TASK INSTRUCTIONS. Don't include pictures. Quote the lines below from the first through the line that contains "Non sono stati solo due succès de scandale ad".
═════ THE INPUT ═════
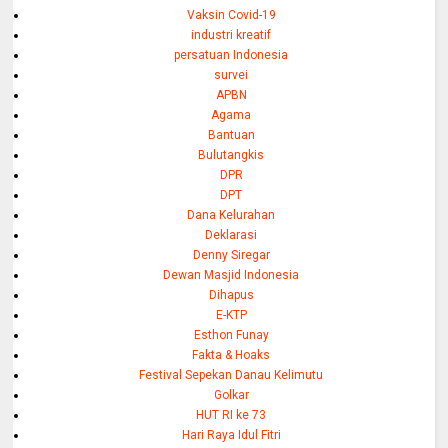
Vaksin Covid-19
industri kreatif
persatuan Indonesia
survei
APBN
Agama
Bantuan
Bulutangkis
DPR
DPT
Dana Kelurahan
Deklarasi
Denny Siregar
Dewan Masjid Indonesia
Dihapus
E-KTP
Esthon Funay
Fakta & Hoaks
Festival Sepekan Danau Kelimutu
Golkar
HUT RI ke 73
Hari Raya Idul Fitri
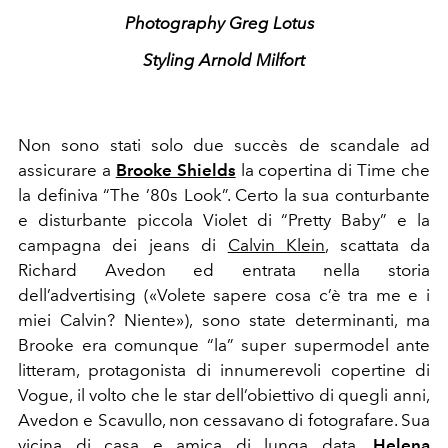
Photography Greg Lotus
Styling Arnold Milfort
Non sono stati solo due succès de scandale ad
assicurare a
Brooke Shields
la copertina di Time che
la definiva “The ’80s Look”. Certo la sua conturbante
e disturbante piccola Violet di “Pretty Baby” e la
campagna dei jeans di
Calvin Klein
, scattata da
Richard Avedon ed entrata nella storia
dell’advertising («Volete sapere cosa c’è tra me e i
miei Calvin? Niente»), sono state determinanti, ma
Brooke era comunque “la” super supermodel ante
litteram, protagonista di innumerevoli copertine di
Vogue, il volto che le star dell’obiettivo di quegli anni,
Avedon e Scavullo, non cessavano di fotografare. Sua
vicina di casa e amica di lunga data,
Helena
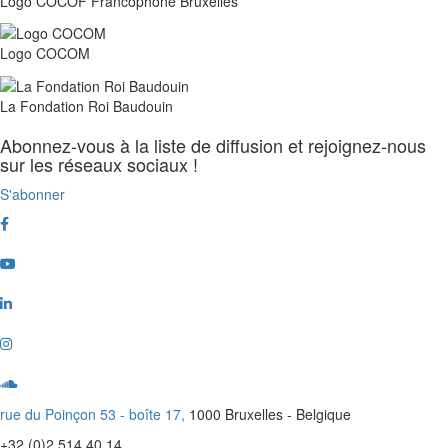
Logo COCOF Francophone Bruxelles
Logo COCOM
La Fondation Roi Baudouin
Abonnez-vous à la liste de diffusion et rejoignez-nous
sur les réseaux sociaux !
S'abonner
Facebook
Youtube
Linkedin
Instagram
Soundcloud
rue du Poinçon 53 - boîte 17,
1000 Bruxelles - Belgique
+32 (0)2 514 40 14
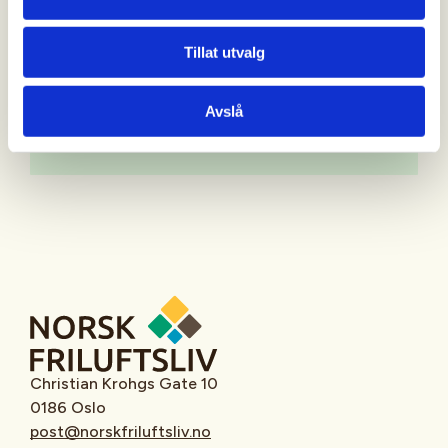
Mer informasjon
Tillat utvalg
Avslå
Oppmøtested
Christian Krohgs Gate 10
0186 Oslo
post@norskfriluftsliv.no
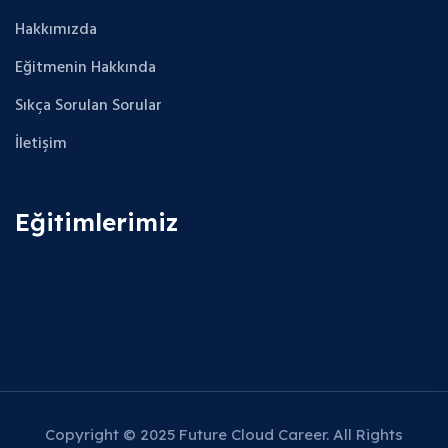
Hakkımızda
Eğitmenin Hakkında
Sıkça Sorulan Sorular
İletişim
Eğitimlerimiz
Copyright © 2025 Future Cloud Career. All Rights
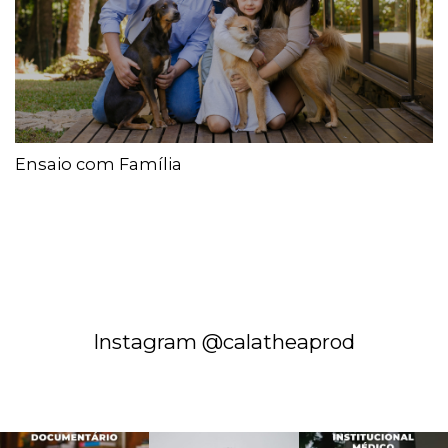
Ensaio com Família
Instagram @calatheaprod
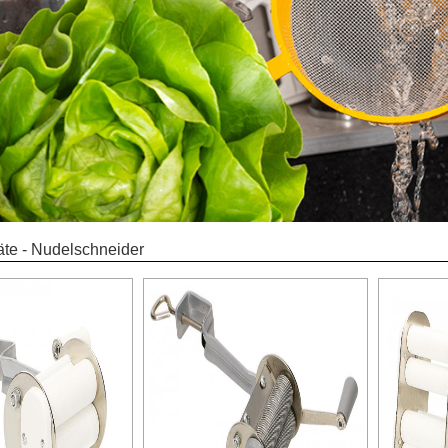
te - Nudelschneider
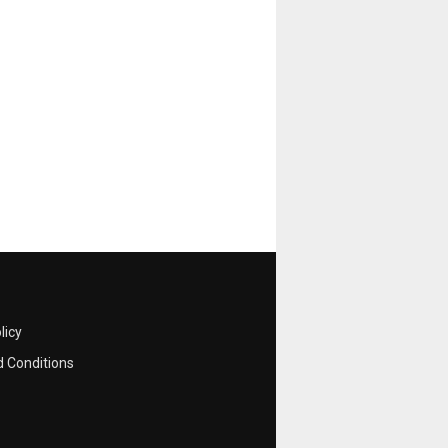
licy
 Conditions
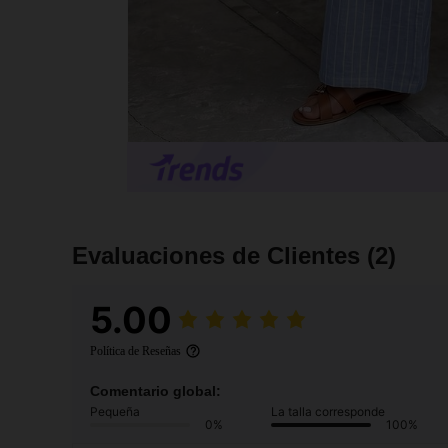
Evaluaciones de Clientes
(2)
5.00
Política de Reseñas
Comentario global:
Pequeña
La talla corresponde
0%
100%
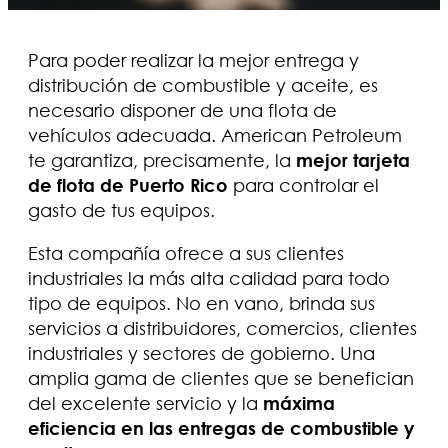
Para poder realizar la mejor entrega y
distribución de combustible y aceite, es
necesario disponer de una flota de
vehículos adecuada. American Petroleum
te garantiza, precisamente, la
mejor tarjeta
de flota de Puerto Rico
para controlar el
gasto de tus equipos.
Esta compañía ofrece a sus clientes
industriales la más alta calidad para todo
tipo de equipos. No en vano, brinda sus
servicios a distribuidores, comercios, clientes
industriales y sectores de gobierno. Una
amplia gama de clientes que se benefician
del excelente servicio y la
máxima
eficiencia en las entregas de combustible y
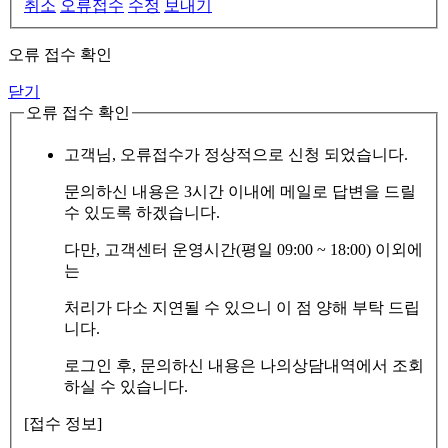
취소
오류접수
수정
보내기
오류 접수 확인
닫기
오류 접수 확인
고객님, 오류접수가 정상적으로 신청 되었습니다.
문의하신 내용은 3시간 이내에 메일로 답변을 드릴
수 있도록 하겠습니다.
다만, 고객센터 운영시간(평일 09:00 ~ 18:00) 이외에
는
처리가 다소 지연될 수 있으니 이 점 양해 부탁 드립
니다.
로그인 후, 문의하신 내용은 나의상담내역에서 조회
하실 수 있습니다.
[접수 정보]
═════
REPLY.
Vaksin Covid-19
industri kreatif
persatuan Indonesia
survei
APBN
Agama
Bantuan
Bulutangkis
DPR
DPT
Dana Kelurahan
Deklarasi
Denny Siregar
Dewan Masjid Indonesia
Dihapus
E-KTP
Esthon Funay
Fakta & Hoaks
Festival Sepekan Danau Kelimutu
Golkar
HUT RI ke 73
Hari Raya Idul Fitri
Photography Greg Lotus
Styling Arnold Milfort
Non sono stati solo due succès de scandale ad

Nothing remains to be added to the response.